Addio al Maestro Claudio Abbado

Si è spento a Bologna all’età di 80 anni, il maestro e senatore a vita Claudio Abbado, tra i più importanti direttori sinfonici del dopoguerra. Con lui se ne va un grandissimo della musica classica e un autorevole ambasciatore della cultura italiana del mondo.

claudio_abbado1Fulminante e ricca di riconoscimenti la sua carriera: dopo gli studi al conservatorio di Milano, città che gli diede i natali nel 1933, cominciò a dirigere nel 1958 a New York. Nel 1960 il debutto alla Scala di Milano, teatro del quale fu direttore artistico dal 1968 al 1986 contribuendo al rinnovamento delle scelte artistiche e risultando, per questo, particolarmente inviso agli esponenti più tradizionalisti del suo ambiente.

Tra le sue innovazioni, i Concerti per studenti e lavoratori, testimonianza della volontà di Abbado di rendere socialmente trasversale l’ascolto della musica “colta”. Numerosissime le sue direzioni internazionali e diverse le orchestre da lui fondate come la Filarmonica della Scala, la Mahler Jugendorchestra per valorizzare i giovani musicisti, l’Orchestra del Festival di Lucerna e l’Orchestra Mozart di Bologna.

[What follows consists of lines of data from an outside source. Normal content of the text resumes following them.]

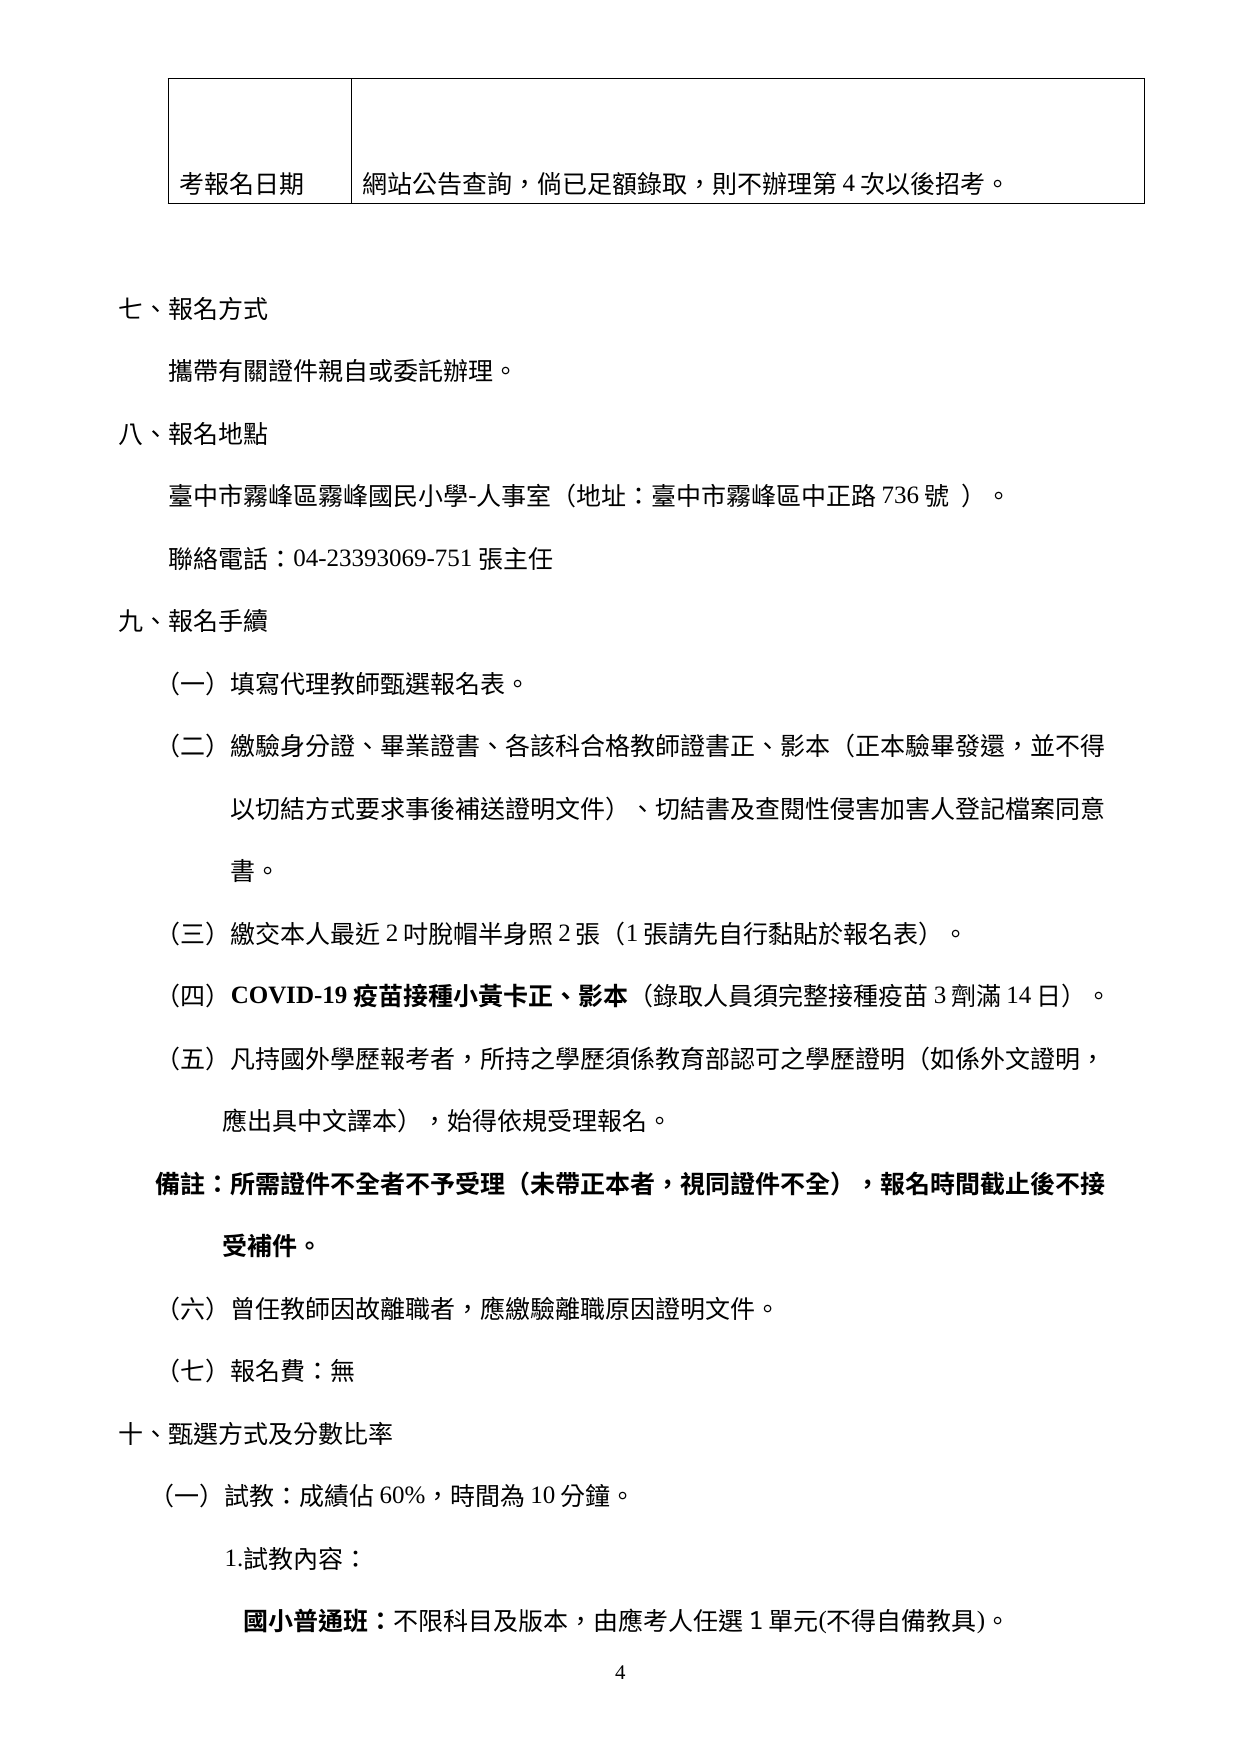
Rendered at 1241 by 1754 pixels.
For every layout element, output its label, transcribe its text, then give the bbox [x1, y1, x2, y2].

text （四）COVID-19 疫苗接種小黃卡正、影本（錄取人員須完整接種疫苗3劑滿14日）。 [156, 953, 1122, 1016]
text （一）填寫代理教師甄選報名表。 [118, 641, 1122, 703]
text 七、報名方式 攜帶有關證件親自或委託辦理。 [118, 266, 1122, 391]
text 十、甄選方式及分數比率 [118, 1391, 1122, 1453]
table_cell 網站公告查詢，倘已足額錄取，則不辦理第4次以後招考。 [352, 79, 1144, 203]
text 八、報名地點 臺中市霧峰區霧峰國民小學-人事室（地址：臺中市霧峰區中正路736號 ）。 [118, 391, 1122, 516]
text （三）繳交本人最近2吋脫帽半身照2張（1張請先自行黏貼於報名表）。 [156, 891, 1122, 953]
text 備註：所需證件不全者不予受理（未帶正本者，視同證件不全），報名時間截止後不接受補件。 [156, 1141, 1122, 1266]
text 國小普通班：不限科目及版本，由應考人任選1單元(不得自備教具)。 [118, 1578, 1122, 1641]
text 聯絡電話：04-23393069-751 張主任 [168, 516, 1122, 578]
text （六）曾任教師因故離職者，應繳驗離職原因證明文件。 [156, 1266, 1122, 1328]
text （五）凡持國外學歷報考者，所持之學歷須係教育部認可之學歷證明（如係外文證明，應出具中文譯本），始得依規受理報名。 [155, 1016, 1122, 1141]
text 1.試教內容： [118, 1516, 1122, 1578]
text （一）試教：成績佔60%，時間為10分鐘。 [118, 1453, 1122, 1516]
text （七）報名費：無 [156, 1328, 1122, 1391]
table_cell 考報名日期 [169, 79, 351, 203]
text 九、報名手續 [118, 578, 1122, 641]
text （二）繳驗身分證、畢業證書、各該科合格教師證書正、影本（正本驗畢發還，並不得以切結方式要求事後補送證明文件）、切結書及查閱性侵害加害人登記檔案同意書。 [156, 703, 1122, 891]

Il suo impegno sociale fu sempre una bandiera della sua attività, riconoscendo alla musica una funzione terapeutica e un’enorme valenza sociale. Da vero innovatore qual era, fu sempre critico nei confronti dei governi che operarono tagli alla cultura, e nel 2008 ebbe un aspro scontro con l’allora ministro Sandro Bondi, che definì “una pura dimostrazione di ignoranza”. Il 30 agosto 2013 era stato nominato senatore a vita da Giorgio Napolitano.